News University News

Ayes: 167

Noes: 139

Although columnists traditionally blame excessive vitriol for killing national discussion, this week’s debate at the Union proves, beyond a shadow of a doubt, that excessive politeness can be equally fatal. All the speakers conducted themselves with the utmost grace and decorum, making no arguments that could possibly be deemed personally offensive to the other side, in the process managing to utterly bypass the core issues of the debate. In the end, the most challenging, impactful statements, the ones that lingered in the mind and prompted a serious revaluation of deeply held views, were the ones left unsaid.

Certainly, the combative tone of the first speaker seemed to auger well for the debate. He began by providing a clear definition of the motion; it would allow doctors to fulfill the request of terminally ill or permanently incapacitated patients who have expressed a desire to die. But his summary of his side’s plan paled in comparison to his defense of the principles of free will and compassion. In response, opposition speaker Jocelyn Poon set about meticulously unpacking each of the terms of his seemingly rigid definition. She questioned whether a patient can ever truly be deemed terminally ill or permanently incapacitated, and whether a request for death can ever be deemed truly consensual. Her speech centered on the classic slippery slope argument; she painted a gloomy picture of a future in which unscrupulous doctors and relatives would take advantage of the grey areas of the new law, and put pressure on the elderly and disabled to go before their time.

Little did the audience know, as Jocelyn Poon took her seat and Professor Grayling stood up to speak, that the debate was practically over.

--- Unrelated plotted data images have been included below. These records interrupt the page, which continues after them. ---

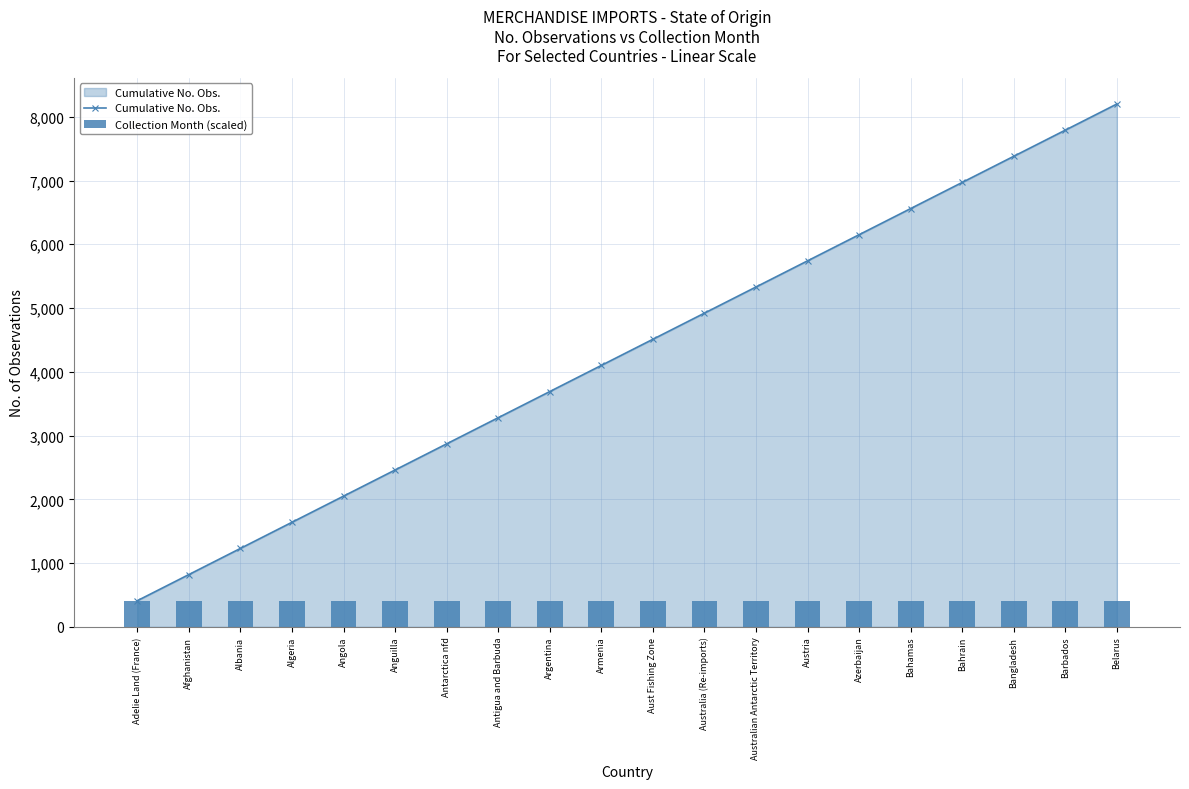

The value of Collection Month (scaled) at Antigua and Barbuda is 410. True or false?

True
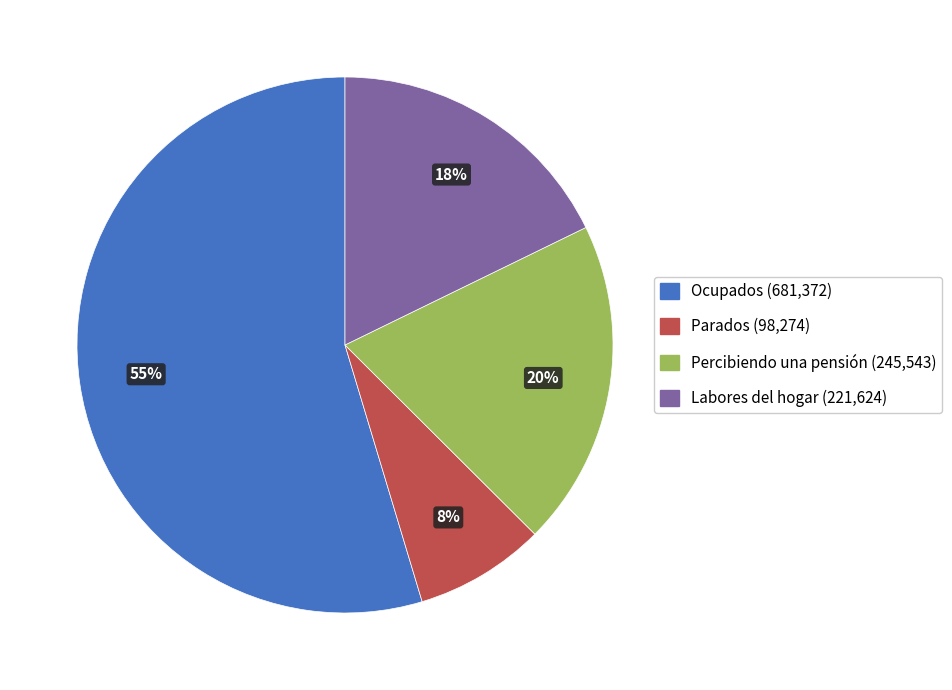

Rank the categories by value from lowest to highest.

Parados, Labores del hogar, Percibiendo una pensión, Ocupados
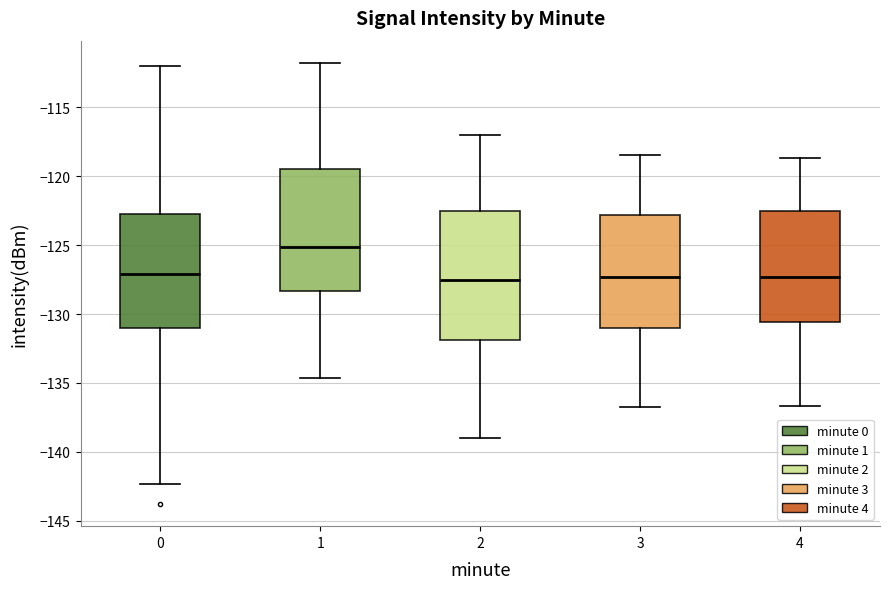

Reading left to right, read every box against the y-axis: the position of its median line, the range the box covers, and the ends of its whiskers. The values are not printed on the chart, so give them approximately, as read against the axis.

0: median -127.0, box -131.0 to -123.0, whiskers -142.5 to -112.0
1: median -125.0, box -128.5 to -119.5, whiskers -134.5 to -112.0
2: median -127.5, box -132.0 to -122.5, whiskers -139.0 to -117.0
3: median -127.5, box -131.0 to -123.0, whiskers -137.0 to -118.5
4: median -127.5, box -130.5 to -122.5, whiskers -136.5 to -118.5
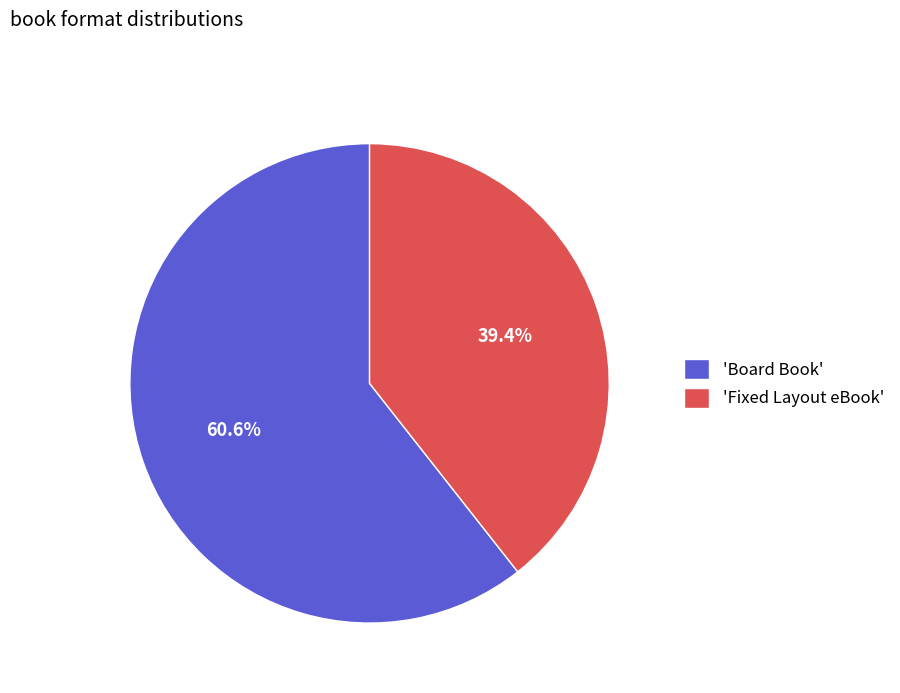

Rank the categories by value from highest to lowest.

'Board Book', 'Fixed Layout eBook'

The first two speakers set up a basic dichotomy between principles and practical realities, which persisted through all subsequent speeches. Professor Grayling himself caught on to this fact as he praised the first speaker and expressed the difficulty of saying anything new. Of course, both he and all the other guest speakers had something of their own to add to the debate, some new personal anecdotes or statistics to back up their arguments, but the arguments themselves remained intact and inviolable.

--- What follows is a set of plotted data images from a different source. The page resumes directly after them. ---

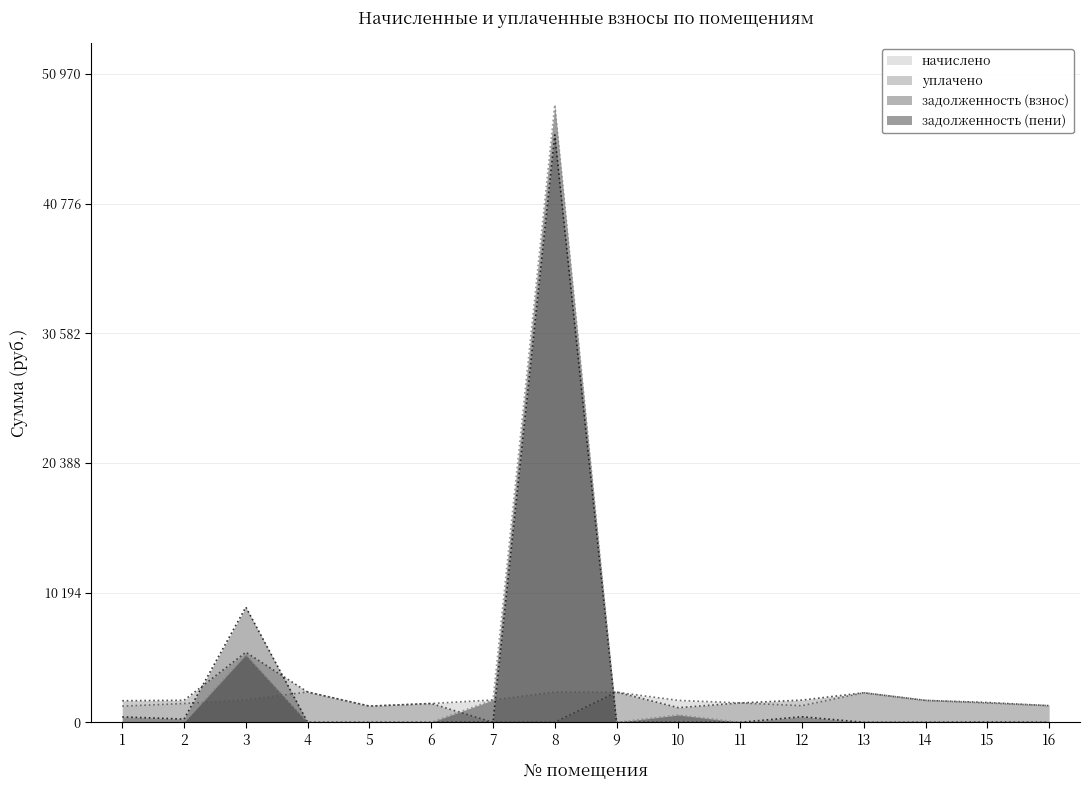

Is it true that уплачено equals 1477.4 at 6?

True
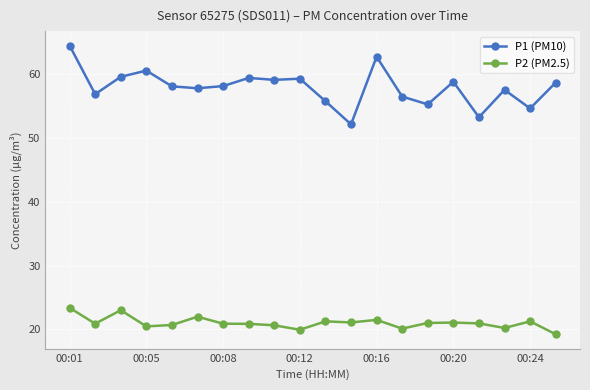

What is the value of the P1 (PM10) point at the 11th from the left?

55.8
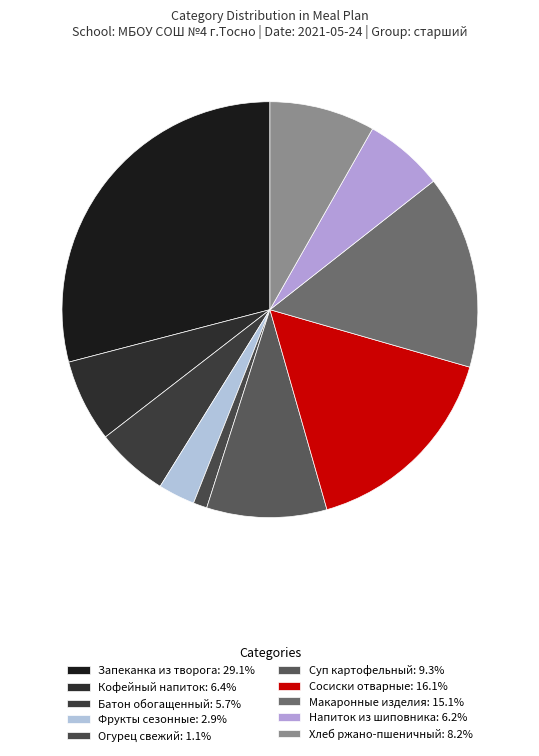

What is the ratio of the value at Запеканка из творога to the value at Кофейный напиток?

4.5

On the proposition side, Professor Grayling, philosopher and founder of the New College of Humanities, MP Richard Ottoway, and Michael Irwin, the former medical director of the United Nations, lent the combined weight of their age and experience to the first speaker’s fiery principles. Professor Grayling strengthened the case for compassion and free will with soft-spoken, reasonable arguments that plunged the whole debate chamber into attentive silence. He brilliantly exposed the inconsistency of the current laws, which, since the 60s, have decriminalised suicide only for those able-bodied enough to carry it out for themselves. MP Richard Ottoway enlivened the debate with a bit of Parliamentary zeal, decrying the failure of government authorities who have avoided dealing with euthanasia in recent years, and Michael Irwin culminated the case for the proposition with his own highly personal meditations on the right to die with dignity. He described four separate occasions on which he had accompanied people to that alternately feared and revered clinic in Switzerland, which he went on to relate to his own experience of aging and infirmity.

The arguments on the opposition side were hardly short of appeals to emotion either; time and time again they brought up visceral examples of the real damage that the legalisation of assisted dying could inflict upon patients. Their main problem however, was not with the proposition’s principles but with their plan. Many even conceded that free will and compassion were inherently just causes, while maintaining that the proposition’s defense of them was practically unfeasible.

The first speaker for the opposition, the well known pro-life campaigner Lord Elton, confounded all the audience’s expectations by failing to bring up any religious or ideological reasons for preserving life. Instead, he focused on the disingenuousness of the proposition’s definition of the motion – the insubstantiality of the legal safeguards that they had attempted to pass off as rock solid. Like Jocelyn Poon, he pointed out hidden grey areas in the law that leave it vulnerable to misuse. Opposition speaker Baroness Finlay then drew upon her extensive clinical experience to illustrate the full horror of this misuse, describing all of the cases of patients that could have ended in tragedy had assisted suicide been legalized. Her speech, which combined unshakeable moral conviction with a firm grasp of the gritty realities of the medical profession, ended up dominating the debate. All subsequent proposition speakers treated it with a degree of uncomfortable reverence, denying before each of their speeches that they had anything against the palliative care facilities of which she is a leading member.

The last speaker, director of the campaign ‘Living and Dying Well’, again called for rationality over starry-eyed principles. He claimed that the debate was not, in fact, about whether or not assisted dying was right or wrong, but whether it could be legalized. The opposition was clearly no more prepared to address the moral side of the question than the proposition was to address the pratical side; as a result, the two sets of arguments never converged,  and never clashed, but ran consistently and serenely in parallel lines.

The audience never got a chance to witness principles being compromised by reality, or reality being reshaped according to principles, since neither side would so much as address the other. In the end, the debate was haunted by the possibility that it could have been different; the proposition side could have risked causing offence by specifying why exactly some people would opt out of the palliative care system, and the opposition side have dared the audience’s disapproval by taking a principled stance on the inherent value of life. As it was, the two sides brandished their weapons and then retreated from the field without the slightest clash.